Friday, April 1, 2011

Let's Shop!!


My daughter is graduating from college early in May.

This fact brings all the usual prideful feelings to me, those typical of any parent watching their youngest finish with a degree these days.  And while I couldn't be more proud of her, there is something that would put a different sort of mother into a panic.  

No, she's not moving back home.  (She's moving to Thomasville.)  And no, she's not going to be one of the many out looking for a job, any job, after graduating with honors and no employment in sight.  (She's going to be a grad assistant, getting a free master's degree while doing what she loves most, coaching soccer.)  What then, you say, could cause a mother to freak out?

Here it is.  She's lived in a furnished apartment for four years.  And her new apartment?  You guessed it.  It's unfurnished.

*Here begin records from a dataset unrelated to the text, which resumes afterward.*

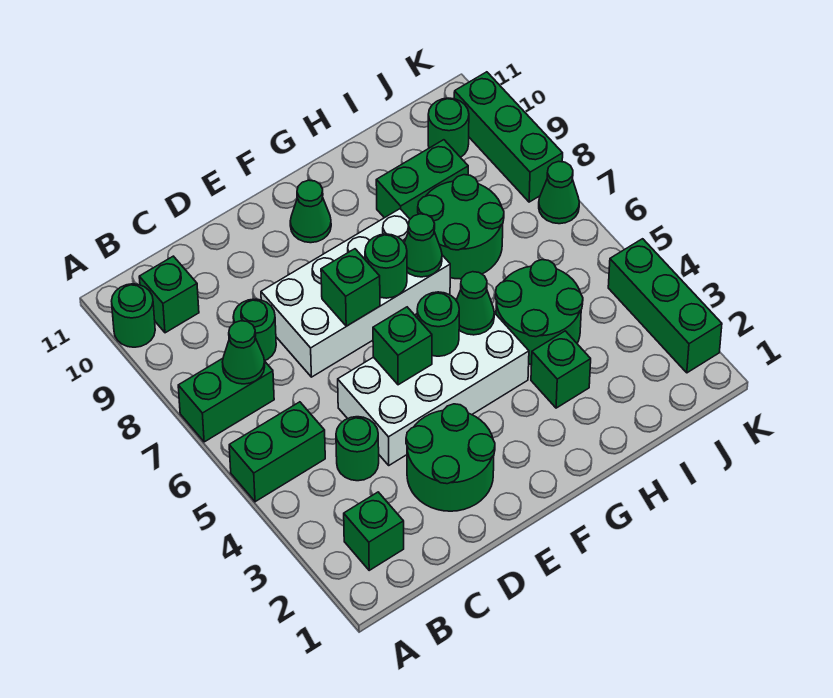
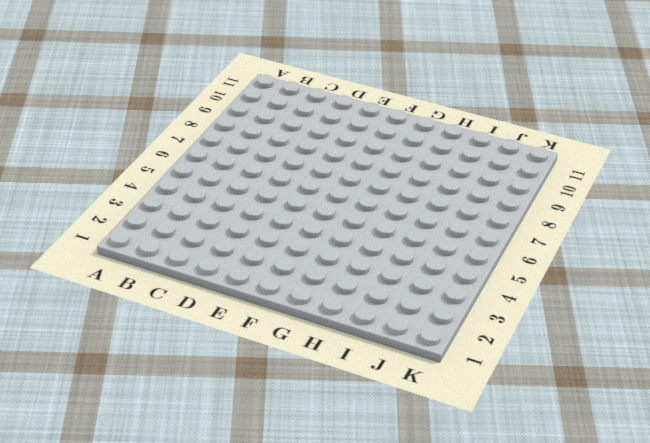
none -> green brick A5:B5 level 1
none -> green brick A7:B7 level 1
none -> green round brick A10 level 1

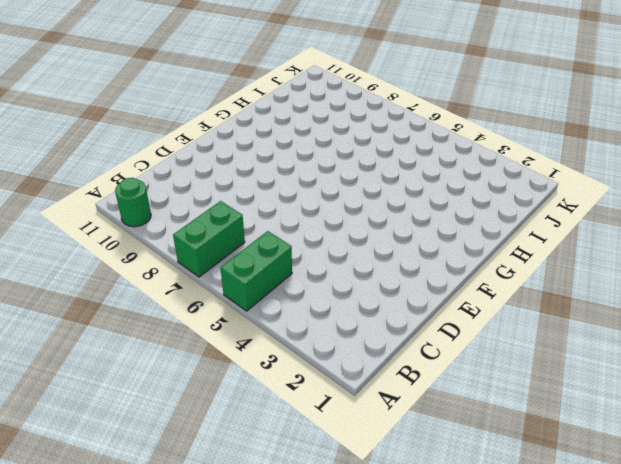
none -> green brick B2 level 1
none -> green brick B10 level 1
none -> green round brick C4 level 1

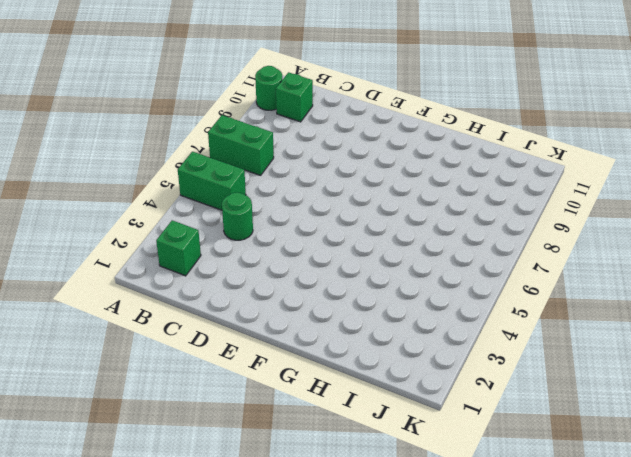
none -> green round brick C8 level 1
none -> green round brick D2:E3 level 1
none -> white brick D4:G5 level 1

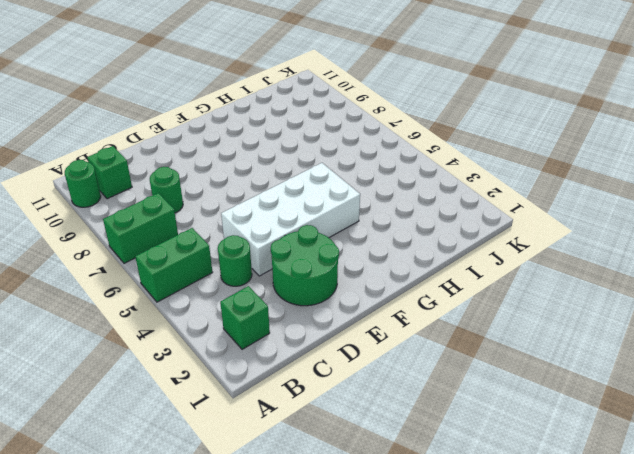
none -> white brick D7:G8 level 1
none -> green cone F10 level 1
none -> green brick H3 level 1

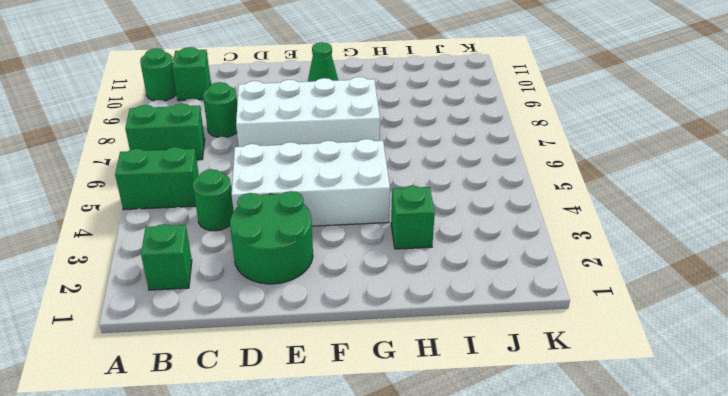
none -> green round brick H4:I5 level 1
none -> green round brick H7:I8 level 1
none -> green brick H9:I9 level 1

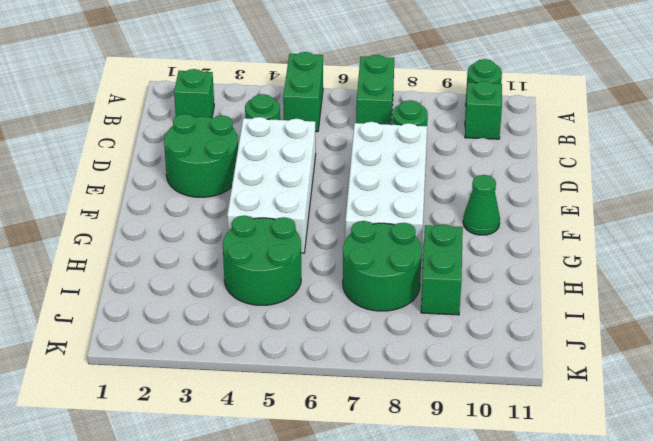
none -> green brick H3 level 1
none -> green round brick J10 level 1
none -> green brick K2:K4 level 1

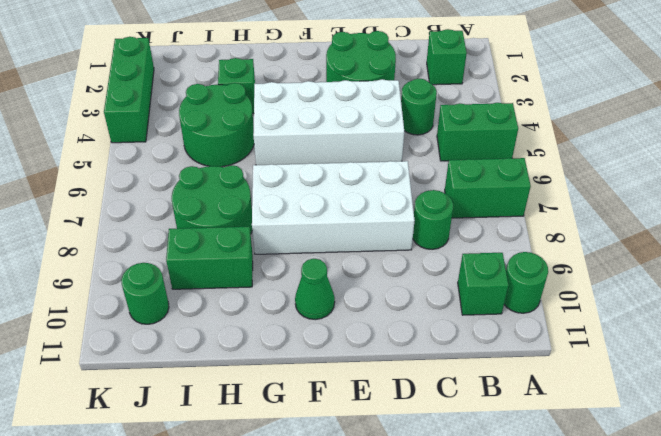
none -> green cone K7 level 1
none -> green brick K8:K10 level 1
none -> green cone B7 level 2

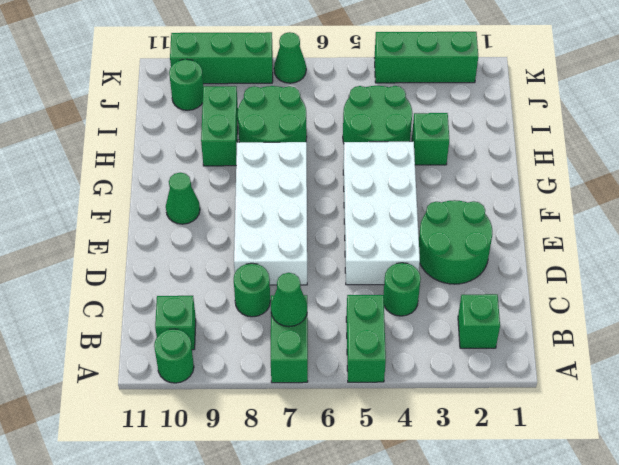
none -> green brick E5 level 2
none -> green brick E7 level 2
none -> green round brick F5 level 2

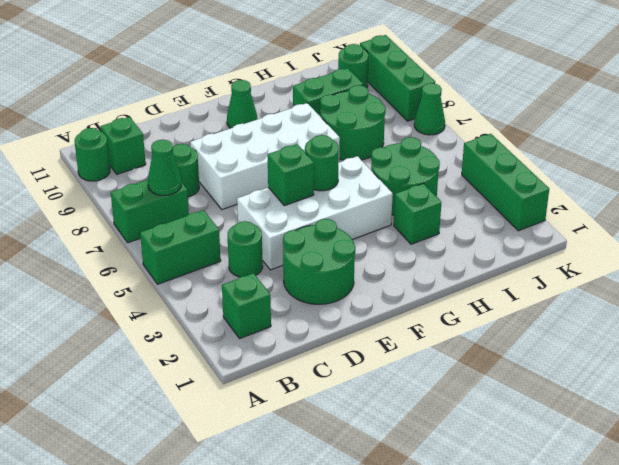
none -> green brick E7 level 2
none -> green round brick F7 level 2
none -> green cone G5 level 2

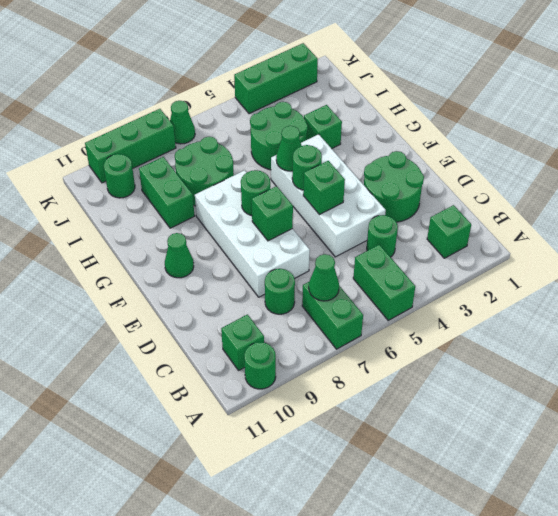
none -> green cone G7 level 2

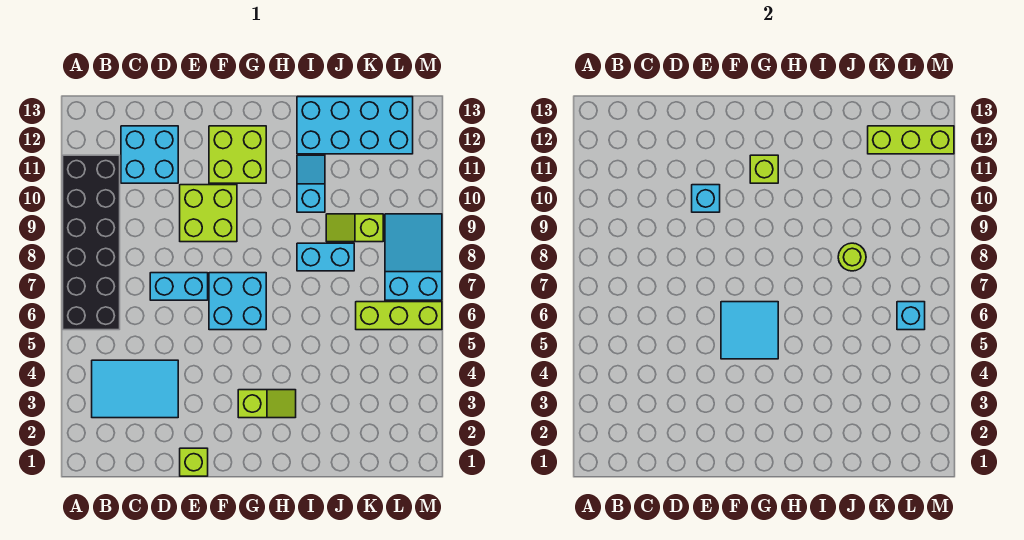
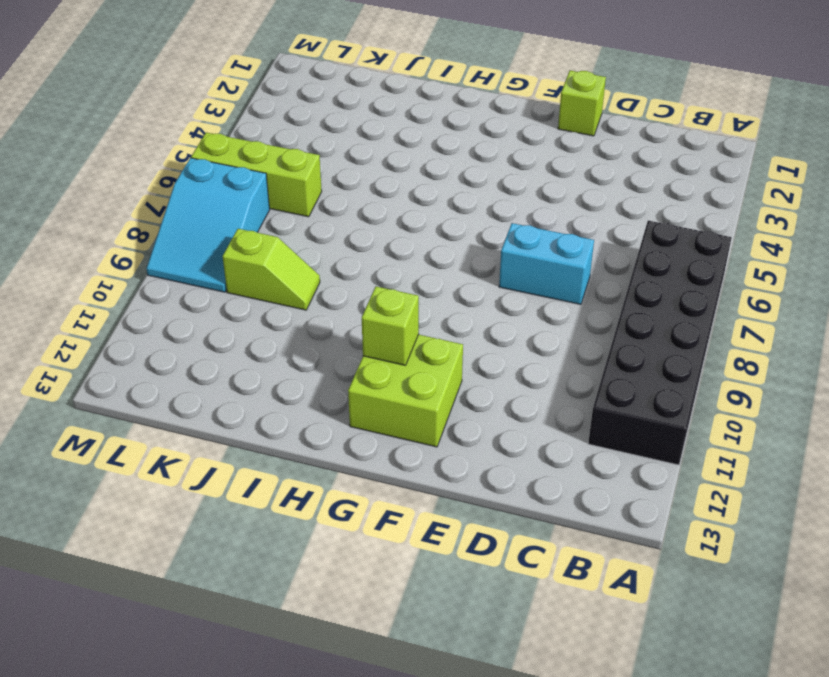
none -> cyan tile B3:D4 level 1
none -> cyan brick C11:D12 level 1
none -> lime brick E9:F10 level 1

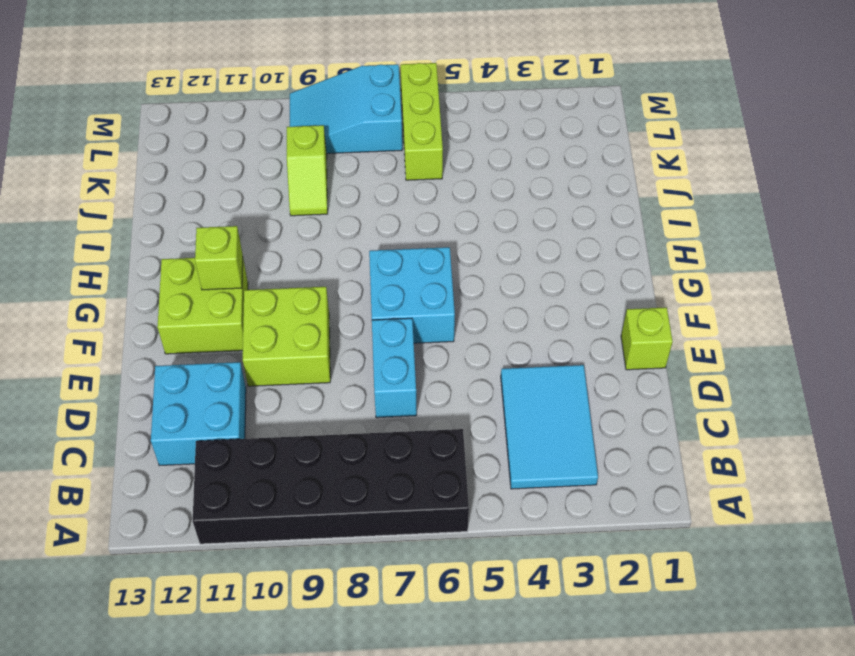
none -> lime slope G3:H3 level 1 top G
none -> cyan brick I8:J8 level 1
none -> cyan slope I10:I11 level 1 top 10

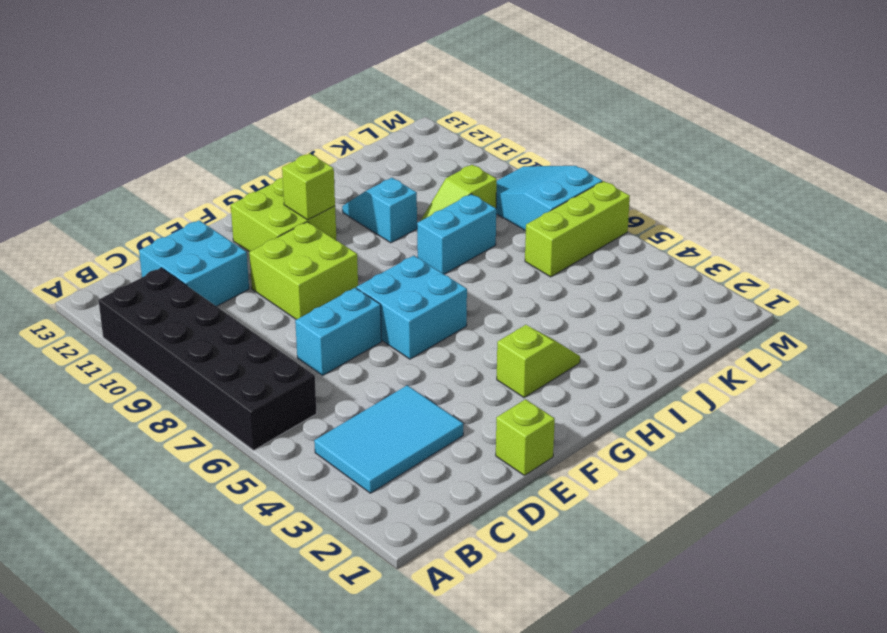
none -> cyan brick I12:L13 level 1
none -> cyan brick E10 level 2
none -> cyan tile F5:G6 level 2

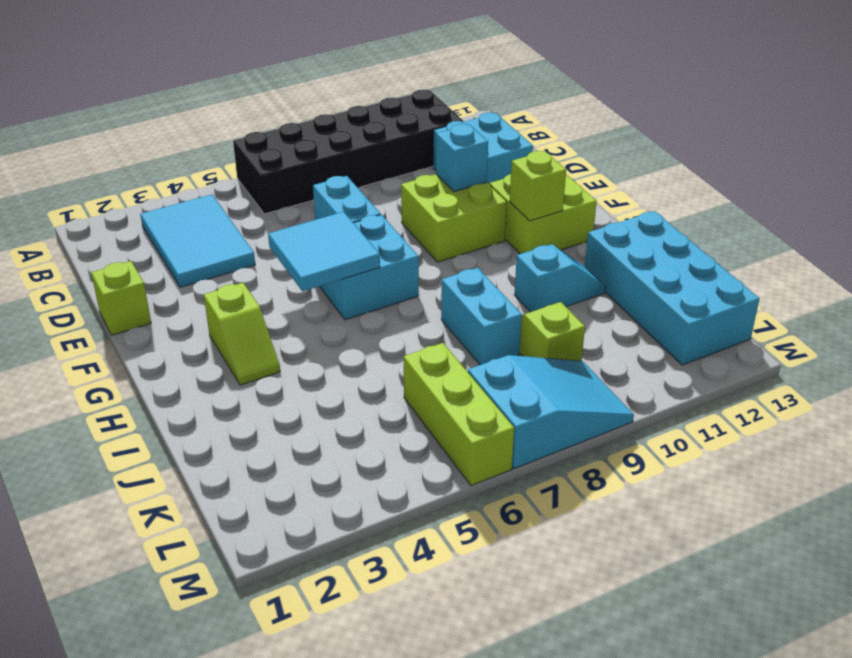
none -> lime round brick J8 level 2
none -> lime brick K12:M12 level 2
none -> cyan brick L6 level 2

Many moms would, at this point, start looking for things around the house that would make perfectly good, first apartment, early I'm-on-my-own kind of furniture.  Or maybe check out the neighborhood yard sales and see if they can pick up somebody else's old stuff.  Me?  I'm shopping alright.  

At antique stores.

Now anyone who knows me knows that I'm not rich.  Remember, I'm a retired teacher and my husband is a retired firefighter.  While we do have pretty good pensions--especially when you consider many have lost all they had saved and now don't have any chance of retiring because of the economy--we still have the same bills to pay as when we worked.  (Actually more, if you count that boat we bought last year...)  So it's not like I can go to some furniture store and buy two bedrooms worth of stuff, along with a dining room, a living room, and maybe an office. Oh, and don't forget the washer and dryer.  But I can (and did) check every antique store in Gwinnett County. (I got a really good price on an antique rocker with a caned back and sides and a newly covered seat cushion for the living room.  And an end table that we're going to refinish.  Oh, and a cute antique square dining room table with spindle legs and two ladderback chairs.  And a thick mantle piece that's gonna make a cool shelf.)  This is what I know:  I love antiques.  (So does my daughter.  Really.) And I love, really love, to shop.

What's next?  Well, there are a lot more antique stores between here and Thomasville, and I just bet I'll find several more things that I, I mean she, just can't live without.



PS.  Okay, I confess.  She is taking an old couch from the basement.  And a coffee table.  And she's taking one of the desks from our house.  But did I tell you I'm looking for random vintage china pieces for the china cabinet she found at an antique store in Milledgeville today??